The biggest declines, not surprisingly, will be in mining and heavy industry or the construction of new mines and rail lines and roads associated with those. It will fall from about $21bn in 2008-09 to $11bn by 2010-11.
Hart said the financial crisis had taken the top off what would have been a pretty unsustainable mining boom. Rio Tinto and BHP Billiton were making huge investments that would have brought on a massive amount of capacity, and I suspect had all that come on, we would have had a downturn, anyway in maybe a couple of years, when we reached a fundamental oversupply.
The general message is that the private sector downturn is coming and it will be strong and will outweigh what the public sector can throw at it for the next few years. That means many companies will have to take steps to work through what they are going to do for the next few years, he said.
But maintenance in the mining sector will be a fairly strong market where assets have been idled for the first time in years, because they couldnt afford to stop to properly maintain it until now.
Capacity constraints
Weve been having capacity constraints because of wage pressures, high fuel costs and not being able to get skilled labour. But now youre going to be getting civil people coming back from mining, when fuel and steel are much cheaper, and it will make big projects much more viable than in the immediate past.
For example, companies like Chevron are looking at projects like Gorgon at Karratha in WA, a massive LNG project. No-one has a real idea of the cost although there have been estimates of $50bn to build five LNG chains over several decades.
If that went ahead, relatively soon there might only be a 30% decline in mining and heavy industry infrastructure construction, instead of 50%, Hart said. The concerns for us are that states like WA and Queensland, have relied a lot for revenue on the general economic uplift supplied by the mining boom. We have all the right rhetoric coming from governments but it will be very hard to keep infrastructure spending up at the levels they have been over the last few years, if revenue falls much.

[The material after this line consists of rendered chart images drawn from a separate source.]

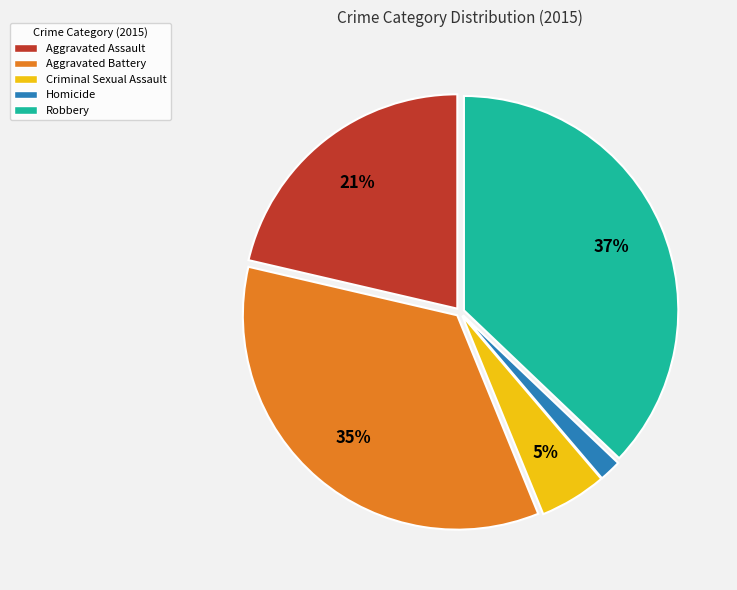

To the nearest percent, what is the average slice percentage?

20%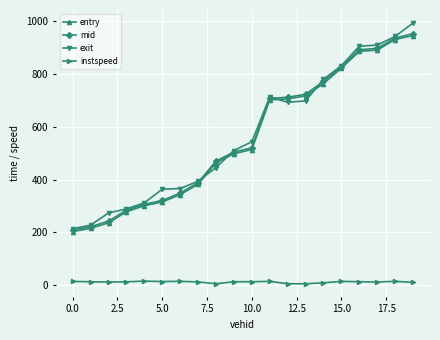

True or false: instspeed has more than 0 points higher than both neighbors.

True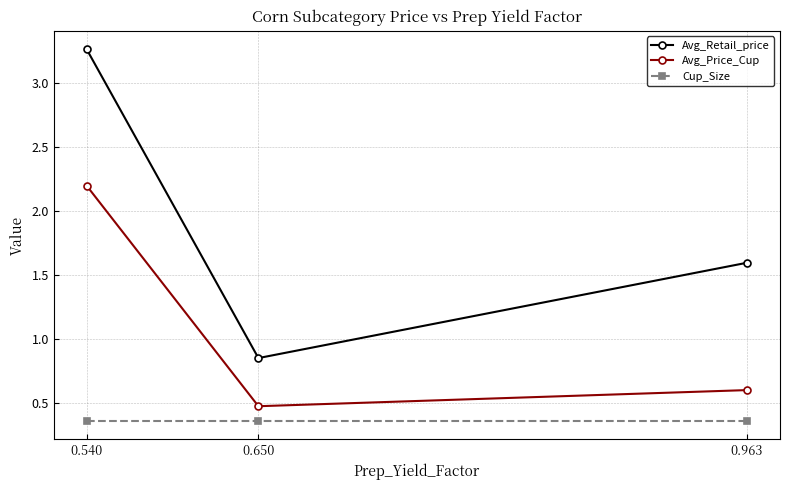

Is it true that Avg_Price_Cup equals 0.8 at 0.650?

False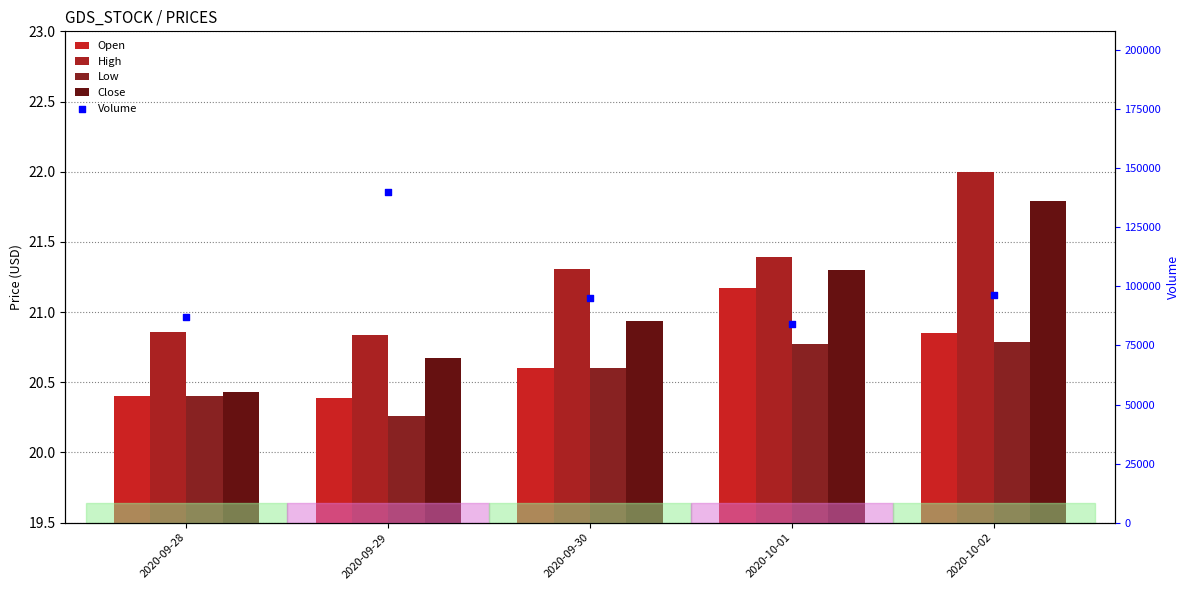

Which series contains the highest Y value?

Volume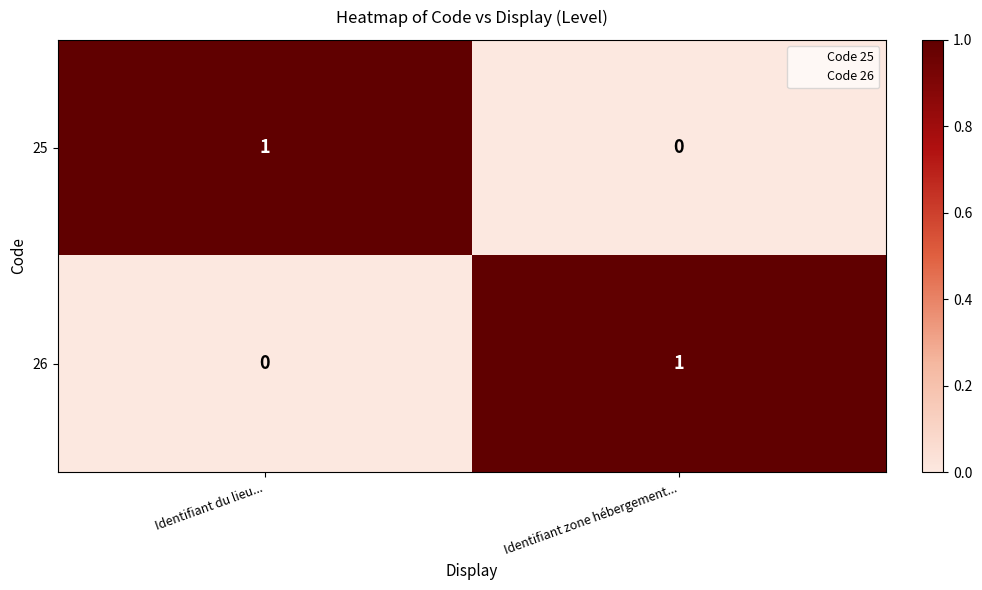

True or false: 25 has a value of 1 at Identifiant du lieu....

True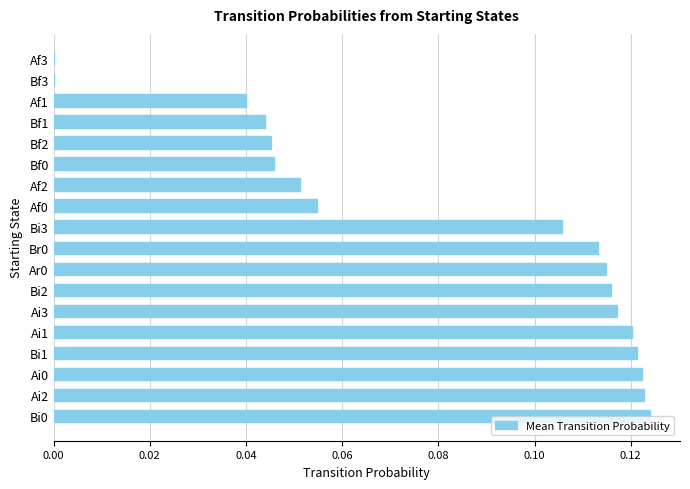

The value at Bi0 is 0.2. True or false?

False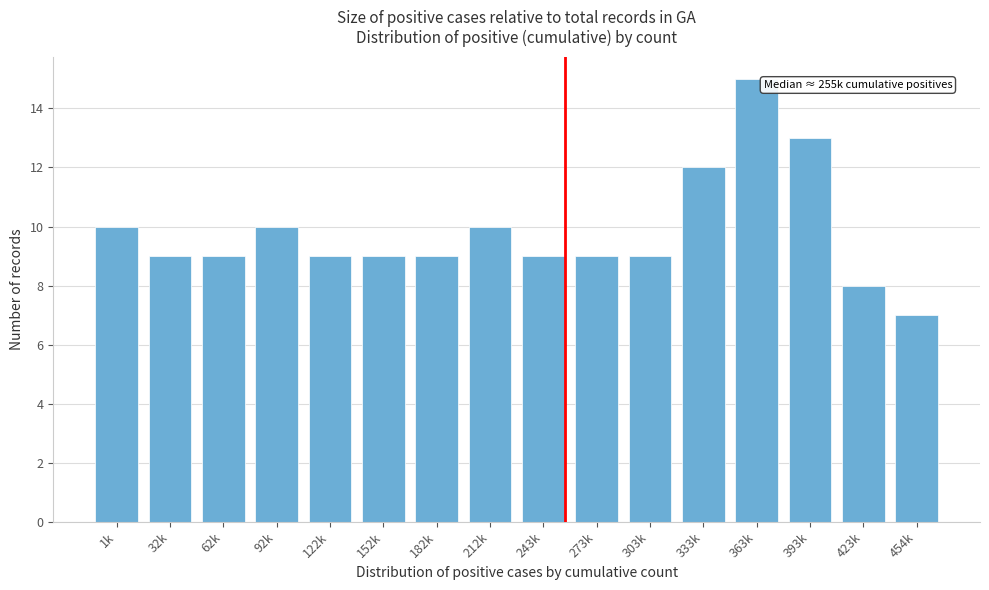

Reading left to right, transcribe all the data shown in this chart.

10	9	9	10	9	9	9	10	9	9	9	12	15	13	8	7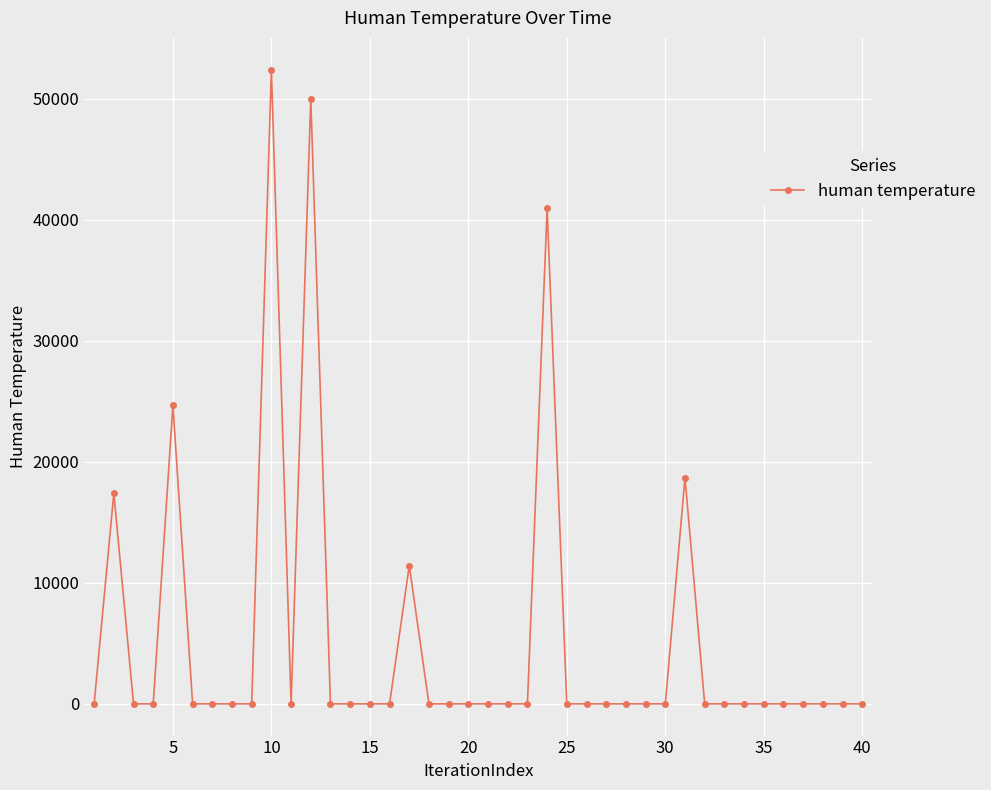

What is the value of the 31st point from the left?

18690.7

Not surprisingly we have our biggest overall activity declines occurring in WA and Queensland. NSW will be declining in quite a big way too, because of the completion of port projects to handle more coal exports, the completion of the Sydney desalination plant and many other projects winding up.
Forever good
Hart said that last year he couldnt talk to construction people about the future, because they knew it was going to be good forever. Their biggest concern was just getting stuff done, let alone worry about what to do when the market turned, because that was going to be years away, he said.
Earthmover asked if BIS Shrapnel had more construction sector subscribers to its forecasting services than a year ago. Hart said no but there was a different mix.
Some in the industry are so pessimistic about the future that they are just not interested. But most of our subscribers big construction companies, equipment suppliers, equipment hire companies and material suppliers are interested. However I would have thought state and federal governments would have been more interested in this type of report because it shows them what the likely scenario is for the next five years.
Everyone talks doom and gloom but actually but there is a good opportunity for state governments to a lot of work at a much cheaper price, he said.